**Exercise**
Please repeat the lines below, exactly and only, from the one that holds "My wife, I tell" through the one that holds "I tell ya, I don’t".
[Information shown — start]
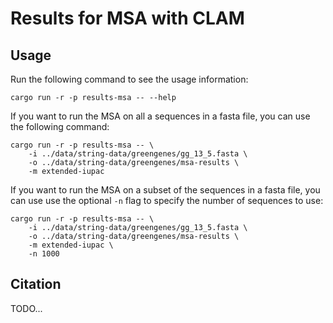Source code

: # Results for MSA with CLAM

## Usage

Run the following command to see the usage information:

```shell
cargo run -r -p results-msa -- --help
```

If you want to run the MSA on all a sequences in a fasta file, you can use the following command:

```shell
cargo run -r -p results-msa -- \
    -i ../data/string-data/greengenes/gg_13_5.fasta \
    -o ../data/string-data/greengenes/msa-results \
    -m extended-iupac
```

If you want to run the MSA on a subset of the sequences in a fasta file, you can use use the optional `-n` flag to specify the number of sequences to use:

```shell
cargo run -r -p results-msa -- \
    -i ../data/string-data/greengenes/gg_13_5.fasta \
    -o ../data/string-data/greengenes/msa-results \
    -m extended-iupac \
    -n 1000
```

## Citation

TODO...
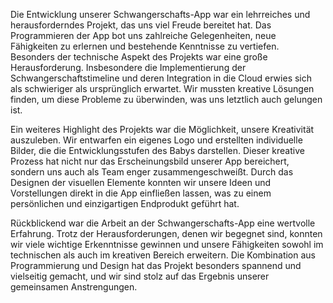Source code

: Die Entwicklung unserer Schwangerschafts-App war ein lehrreiches und herausforderndes Projekt, das uns viel Freude bereitet hat. Das Programmieren der App bot uns zahlreiche Gelegenheiten, neue Fähigkeiten zu erlernen und bestehende Kenntnisse zu vertiefen. Besonders der technische Aspekt des Projekts war eine große Herausforderung. Insbesondere die Implementierung der Schwangerschaftstimeline und deren Integration in die Cloud erwies sich als schwieriger als ursprünglich erwartet. Wir mussten kreative Lösungen finden, um diese Probleme zu überwinden, was uns letztlich auch gelungen ist.

Ein weiteres Highlight des Projekts war die Möglichkeit, unsere Kreativität auszuleben. Wir entwarfen ein eigenes Logo und erstellten individuelle Bilder, die die Entwicklungsstufen des Babys darstellen. Dieser kreative Prozess hat nicht nur das Erscheinungsbild unserer App bereichert, sondern uns auch als Team enger zusammengeschweißt. Durch das Designen der visuellen Elemente konnten wir unsere Ideen und Vorstellungen direkt in die App einfließen lassen, was zu einem persönlichen und einzigartigen Endprodukt geführt hat.

Rückblickend war die Arbeit an der Schwangerschafts-App eine wertvolle Erfahrung. Trotz der Herausforderungen, denen wir begegnet sind, konnten wir viele wichtige Erkenntnisse gewinnen und unsere Fähigkeiten sowohl im technischen als auch im kreativen Bereich erweitern. Die Kombination aus Programmierung und Design hat das Projekt besonders spannend und vielseitig gemacht, und wir sind stolz auf das Ergebnis unserer gemeinsamen Anstrengungen.







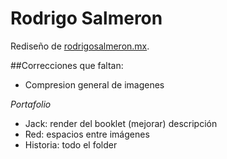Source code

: Rodrigo Salmeron
====

Rediseño de [rodrigosalmeron.mx](http://rodrigosalmeron.mx).

##Correcciones que faltan:

- Compresion general de imagenes

_Portafolio_
- Jack: render del booklet (mejorar)
  descripción
- Red: espacios entre imágenes
- Historia: todo el folder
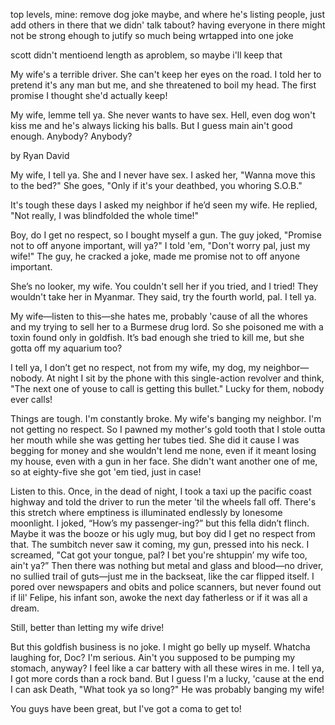 
top levels, mine: remove dog joke maybe, and where he's listing people, just add others in there that we didn' talk tabout? having everyone in there might not be strong ehough to jutify so much being wrtapped into one joke

scott didn't mentioend length as aproblem, so maybe i'll keep that

My wife's a terrible driver. She can't keep her eyes on the road. I told her to pretend it's any man but me, and she threatened to boil my head. The first promise I thought she'd actually keep!

My wife, lemme tell ya. She never wants to have sex. Hell, even dog won't kiss me and he's always licking his balls. But I guess main ain't good enough. Anybody? Anybody?




by Ryan David

My wife, I tell ya. She and I never have sex. I asked her, "Wanna move this to the bed?" She goes, "Only if it's your deathbed, you whoring S.O.B." 

It's tough these days I asked my neighbor if he’d seen my wife. He replied, "Not really, I was blindfolded the whole time!" 

Boy, do I get no respect, so I bought myself a gun. The guy joked, "Promise not to off anyone important, will ya?" I told 'em, "Don't worry pal, just my wife!" 
The guy, he cracked a joke, made me promise not to off anyone important.

She’s no looker, my wife. You couldn't sell her if you tried, and I tried! They wouldn't take her in Myanmar. They said, try the fourth world, pal. I tell ya.

My wife—listen to this—she hates me, probably 'cause of all the whores and my trying to sell her to a Burmese drug lord. So she poisoned me with a toxin found only in goldfish. It’s bad enough she tried to kill me, but she gotta off my aquarium too? 

I tell ya, I don’t get no respect, not from my wife, my dog, my neighbor—nobody. At night I sit by the phone with this single-action revolver and think, "The next one of youse to call is getting this bullet." Lucky for them, nobody ever calls!


Things are tough. I'm constantly broke. My wife's banging my neighbor. I'm not getting no respect. So I pawned my mother's gold tooth that I stole outta her mouth while she was getting her tubes tied. She did it cause I was begging for money and she wouldn't lend me none, even if it meant losing my house, even with a gun in her face. She didn't want another one of me, so at eighty-five she got 'em tied, just in case!

Listen to this. Once, in the dead of night, I took a taxi up the pacific coast highway and told the driver to run the meter 'til the wheels fall off. There's this stretch where emptiness is illuminated endlessly by lonesome moonlight. I joked, “How’s my passenger-ing?” but this fella didn’t flinch. Maybe it was the booze or his ugly mug, but boy did I get no respect from that. The sumbitch never saw it coming, my gun, pressed into his neck. I screamed, "Cat got your tongue, pal? I bet you're shtuppin’ my wife too, ain't ya?” Then there was nothing but metal and glass and blood—no driver, no sullied trail of guts—just me in the backseat, like the car flipped itself. I pored over newspapers and obits and police scanners, but never found out if lil' Felipe, his infant son, awoke the next day fatherless or if it was all a dream. 

Still, better than letting my wife drive!

But this goldfish business is no joke. I might go belly up myself. Whatcha laughing for, Doc? I'm serious. Ain't you supposed to be pumping my stomach, anyway? I feel like a car battery with all these wires in me. I tell ya, I got more cords than a rock band. But I guess I'm a lucky, 'cause at the end I can ask Death, "What took ya so long?" He was probably banging my wife! 

You guys have been great, but I've got a coma to get to!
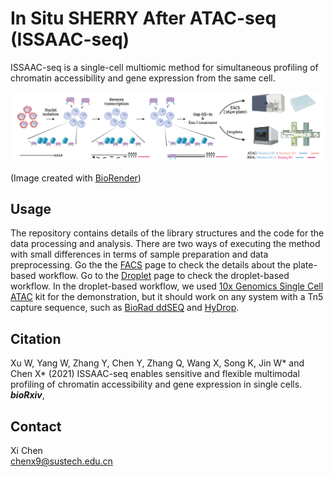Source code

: # In Situ SHERRY After ATAC-seq (ISSAAC-seq)
ISSAAC-seq is a single-cell multiomic method for simultaneous profiling of chromatin accessibility and gene expression from the same cell.


![](scripts_data/ISSAAC-seq.png)

(Image created with [BioRender](https://biorender.com/))


## Usage

The repository contains details of the library structures and the code for the data processing and analysis. There are two ways of executing the method with small differences in terms of sample preparation and data preprocessing. Go the the [FACS](https://github.com/dbrg77/ISSAAC-seq/FACS.md) page to check the details about the plate-based workflow. Go to the [Droplet](https://github.com/dbrg77/ISSAAC-seq/Droplet.md) page to check the droplet-based workflow. In the droplet-based workflow, we used [10x Genomics Single Cell ATAC](https://www.nature.com/articles/s41587-019-0206-z) kit for the demonstration, but it should work on any system with a Tn5 capture sequence, such as [BioRad ddSEQ](https://www.nature.com/articles/s41587-019-0147-6) and [HyDrop](https://www.biorxiv.org/content/10.1101/2021.06.04.447104v1).

## Citation

Xu W, Yang W, Zhang Y, Chen Y, Zhang Q, Wang X, Song K, Jin W\* and Chen X\* (2021) ISSAAC-seq enables sensitive and flexible multimodal profiling of chromatin accessibility and gene expression in single cells. ___bioRxiv___, 

## Contact

Xi Chen  
chenx9@sustech.edu.cn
[Information shown — finish]
**Result of the exercise**
My wife, I tell ya. She and I never have sex. I asked her, "Wanna move this to the bed?" She goes, "Only if it's your deathbed, you whoring S.O.B." 

It's tough these days I asked my neighbor if he’d seen my wife. He replied, "Not really, I was blindfolded the whole time!" 

Boy, do I get no respect, so I bought myself a gun. The guy joked, "Promise not to off anyone important, will ya?" I told 'em, "Don't worry pal, just my wife!" 
The guy, he cracked a joke, made me promise not to off anyone important.

She’s no looker, my wife. You couldn't sell her if you tried, and I tried! They wouldn't take her in Myanmar. They said, try the fourth world, pal. I tell ya.

My wife—listen to this—she hates me, probably 'cause of all the whores and my trying to sell her to a Burmese drug lord. So she poisoned me with a toxin found only in goldfish. It’s bad enough she tried to kill me, but she gotta off my aquarium too? 

I tell ya, I don’t get no respect, not from my wife, my dog, my neighbor—nobody. At night I sit by the phone with this single-action revolver and think, "The next one of youse to call is getting this bullet." Lucky for them, nobody ever calls!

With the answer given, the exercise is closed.